Commentaar

 

Heilige Geest

Door New Christian Bible Study Staff, John Odhner (machine vertaald in Nederlands)

Henry Ossawa Tanner (United States, Pennsylvania, Pittsburgh, 1859 - 1937) 
Daniel in the Lions' Den, 1907-1918. Painting, Oil on paper mounted on canvas, 41 1/8 x 49 7/8 in.

De aard van de Heilige Geest is een onderwerp waarbij er een duidelijk verschil is tussen de standaard christelijke theologie en het Nieuwe Christelijke perspectief. Het "officiële" dogma van de meeste christelijke leerstellingen is dat de Heilige Geest één van de drie personen is die één God vormen, in de rol van het bereiken van mensen met de kracht van God om hen in een verlangen naar gerechtigheid te brengen. Hij wordt gezien als iemand die uitgaat van de andere twee: God de Vader en Jezus de Zoon.

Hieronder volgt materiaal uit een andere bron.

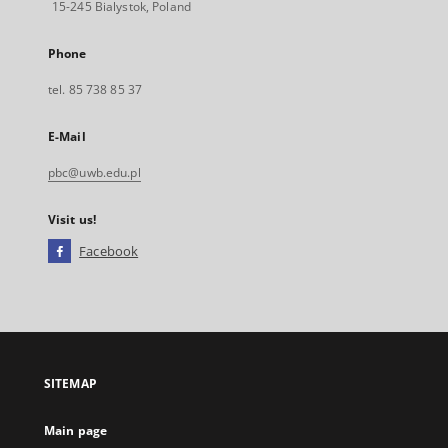
15-245 Bialystok, Poland
Phone
tel. 85 738 85 37
E-Mail
pbc@uwb.edu.pl
Visit us!
Facebook
External
link,
will
open
in
a
SITEMAP
new
tab
Main page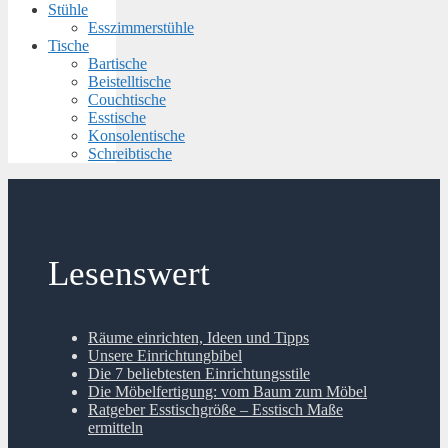
Stühle
Esszimmerstühle
Tische
Bartische
Beistelltische
Couchtische
Esstische
Konsolentische
Schreibtische
Lesenswert
Räume einrichten, Ideen und Tipps
Unsere Einrichtungbibel
Die 7 beliebtesten Einrichtungsstile
Die Möbelfertigung: vom Baum zum Möbel
Ratgeber Esstischgröße – Esstisch Maße
ermitteln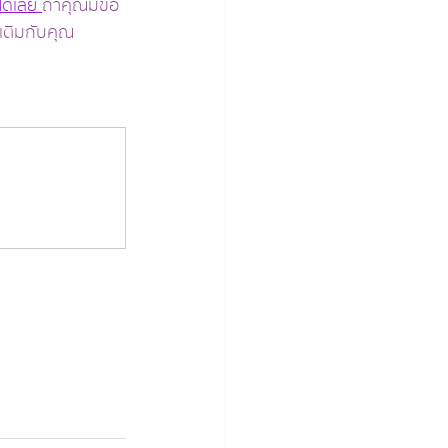
ได้เลย 
ถ้าคุณมีข้อ
มเติมกับคุณ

Die oude formulering was het resultaat van drie eeuwen van debat onder de vroege christenen, die probeerden de aard van God te begrijpen. In die tijd was er een grote minderheid die de God-in-driepersoons visie verwierp, maar -- de meerderheid won in 325 na Christus, tijdens de Raad van Nicea.

De Nieuwe Christelijke leer is meer verwant aan sommige van de oude minderheidsstandpunten. Het beschouwt de Heilige Geest als een kracht, of een activiteit, die van God komt -- niet als een afzonderlijk wezen. Dit sluit aan bij ons dagelijks begrip van "geest" als de projectie van iemands persoonlijkheid. Het verklaart ook het feit dat de term "de Heilige Geest" niet voorkomt in het Oude Testament, die in plaats daarvan zinnen gebruikt als "de geest van God", "de geest van Jehova" en "de geest van de Heer", waar het idee van de geest nauw verbonden is met de persoon van God.

De Schriften beschrijven de Vader, de Zoon en de Heilige Geest als drie attributen van één persoon: de ziel, het lichaam en de geest van de ene God. Ze zeggen ook dat de term "Heilige Geest" in het Nieuwe Testament naar voren komt omdat het verbonden is met de komst van de Heer in het fysieke lichaam van Jezus, en vanwege de manier waarop die komst de manier waarop we de waarheid van de Heer kunnen leren en goede mensen kunnen worden, heeft veranderd.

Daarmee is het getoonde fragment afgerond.